Skeletons discovered in a centuries-old mass grave in Durham, England, are the remains of Scottish soldiers taken prisoner after the 1650 A. D. Battle of Dunbar, new research has revealed.
In November 2013, during construction of a new cafe, human remains were uncovered by Durham University archaeologists.
The jumbled skeletons of at least 17 and up to 28 individuals were subsequently excavated from two burial pits (a 29th individual was not exhumed).
Since then the researchers have been carrying out a wide range of tests to try and establish their identities.
"Taking into account the range of detailed scientific evidence we have now, alongside historical evidence from the time, the identification of the bodies as the Scottish soldiers from the Battle of Dunbar is the only plausible explanation," said Andrew Millard, senior lecturer at Durham University said in a statement released by the university on Wednesday.
In less than an hour the English Parliamentarian army, under the command of Oliver Cromwell, defeated the Scottish Covenanting army who supported the claims of Charles II to the Scottish throne.
The battle left anywhere between 300 and 5,000 dead. Modern calculations suggest that an estimated 6,000 Scottish soldiers were taken prisoner, about 1,000 of whom - the very sick and wounded - were freed.
Of the remaining prisoners, around 3,000 soldiers were imprisoned in Durham Cathedral and Castle, at a time when the Cathedral was empty and abandoned.
An estimated 1,700 prisoners from the battle died and were buried in Durham.
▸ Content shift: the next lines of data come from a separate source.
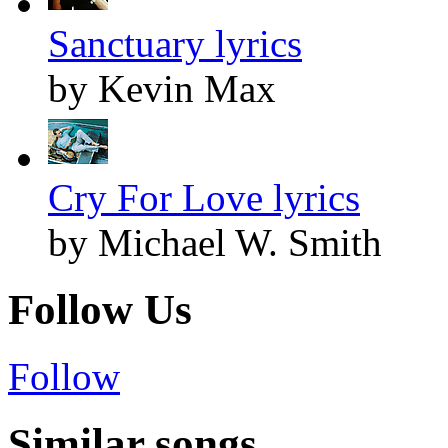
Sanctuary lyrics
by Kevin Max
Cry For Love lyrics
by Michael W. Smith
Follow Us
Follow
Similar songs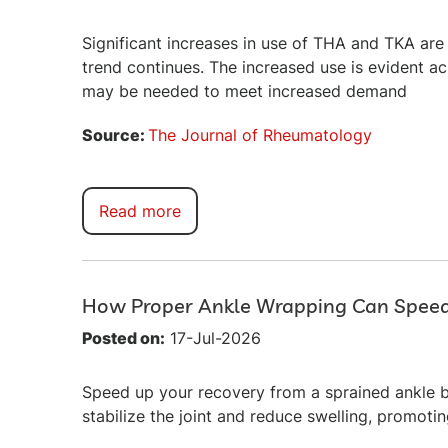
Significant increases in use of THA and TKA are e
trend continues. The increased use is evident a
may be needed to meet increased demand
Source:
The Journal of Rheumatology
Read more
How Proper Ankle Wrapping Can Spee
Posted on:
17-Jul-2026
Speed up your recovery from a sprained ankle b
stabilize the joint and reduce swelling, promotin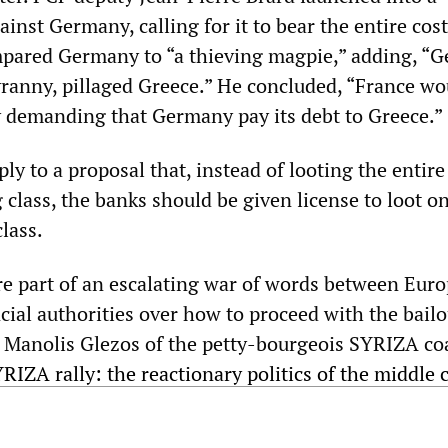
ainst Germany, calling for it to bear the entire cost
mpared Germany to “a thieving magpie,” adding, “
yranny, pillaged Greece.” He concluded, “France wo
y demanding that Germany pay its debt to Greece.”
y to a proposal that, instead of looting the entire
class, the banks should be given license to loot on
lass.
 part of an escalating war of words between Eur
ncial authorities over how to proceed with the bail
 Manolis Glezos of the petty-bourgeois SYRIZA coa
RIZA rally: the reactionary politics of the middle 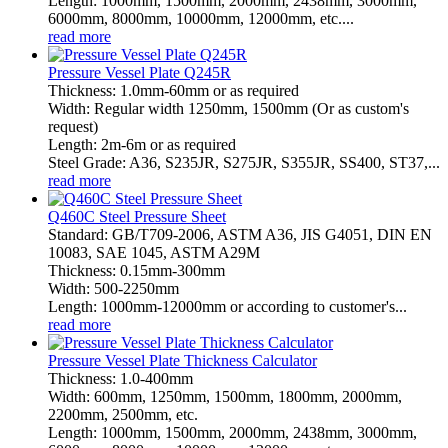
Length: 1000mm, 1500mm, 2000mm, 2438mm, 3000mm,
6000mm, 8000mm, 10000mm, 12000mm, etc....
read more
Pressure Vessel Plate Q245R
Thickness: 1.0mm-60mm or as required
Width: Regular width 1250mm, 1500mm (Or as custom's
request)
Length: 2m-6m or as required
Steel Grade: A36, S235JR, S275JR, S355JR, SS400, ST37,...
read more
Q460C Steel Pressure Sheet
Standard: GB/T709-2006, ASTM A36, JIS G4051, DIN EN
10083, SAE 1045, ASTM A29M
Thickness: 0.15mm-300mm
Width: 500-2250mm
Length: 1000mm-12000mm or according to customer's...
read more
Pressure Vessel Plate Thickness Calculator
Thickness: 1.0-400mm
Width: 600mm, 1250mm, 1500mm, 1800mm, 2000mm,
2200mm, 2500mm, etc.
Length: 1000mm, 1500mm, 2000mm, 2438mm, 3000mm,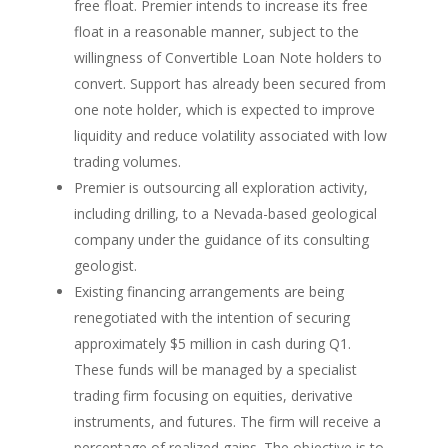
free float. Premier intends to increase its free
float in a reasonable manner, subject to the
willingness of Convertible Loan Note holders to
convert. Support has already been secured from
one note holder, which is expected to improve
liquidity and reduce volatility associated with low
trading volumes.
Premier is outsourcing all exploration activity,
including drilling, to a Nevada-based geological
company under the guidance of its consulting
geologist.
Existing financing arrangements are being
renegotiated with the intention of securing
approximately $5 million in cash during Q1.
These funds will be managed by a specialist
trading firm focusing on equities, derivative
instruments, and futures. The firm will receive a
percentage of realized gains. The objective is to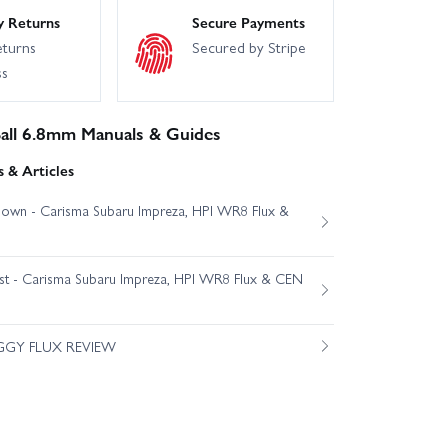
y Returns
Secure Payments
eturns
Secured by Stripe
ss
ll 6.8mm Manuals & Guides
 & Articles
own - Carisma Subaru Impreza, HPI WR8 Flux &
est - Carisma Subaru Impreza, HPI WR8 Flux & CEN
GGY FLUX REVIEW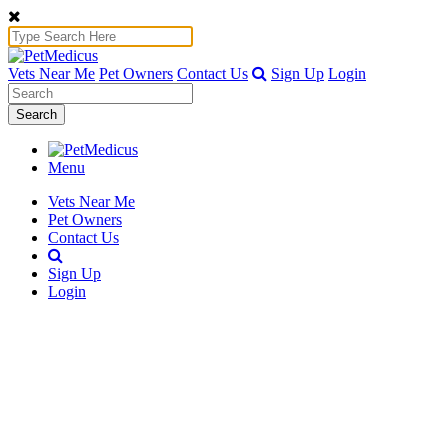
Vets Near Me
Pet Owners
Contact Us
Sign Up
Login
Search
Menu
Vets Near Me
Pet Owners
Contact Us
Sign Up
Login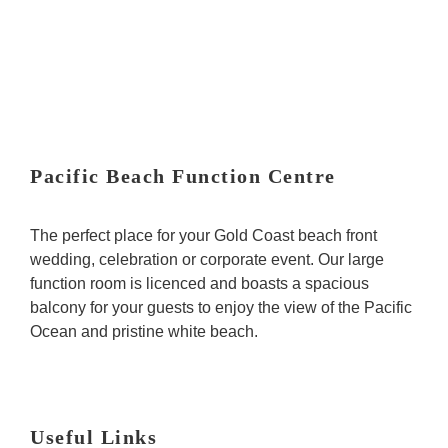
n
s
Pacific Beach Function Centre
The perfect place for your Gold Coast beach front
wedding, celebration or corporate event. Our large
function room is licenced and boasts a spacious
balcony for your guests to enjoy the view of the Pacific
Ocean and pristine white beach.
Useful Links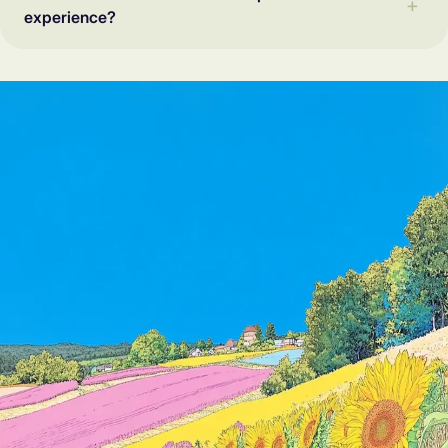
experience?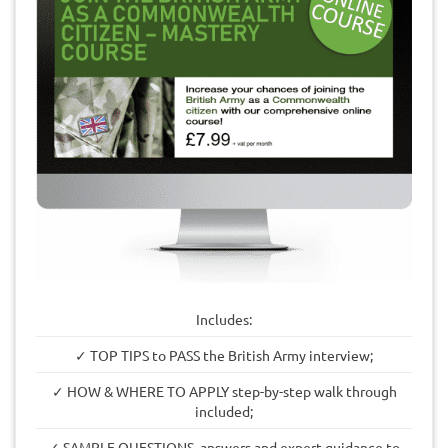
Includes:
✓ TOP TIPS to PASS the British Army interview;
✓ HOW & WHERE TO APPLY step-by-step walk through
included;
✓ SAMPLE QUESTIONS, answers and expert guidance to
Radiocarbon dating analysis has concluded that the date of death was between 1625 and 1660.
When these dates are combined with the nature of the graves, the results of earlier scientific and observational tests that established the adult skeletons were all male, the fact that the skeletons were predominantly aged between 13-25 years and as isotope analysis showed the skeletons were of likely Scottish origin, all this points to their identification as the prisoners from the Dunbar battle, the study noted.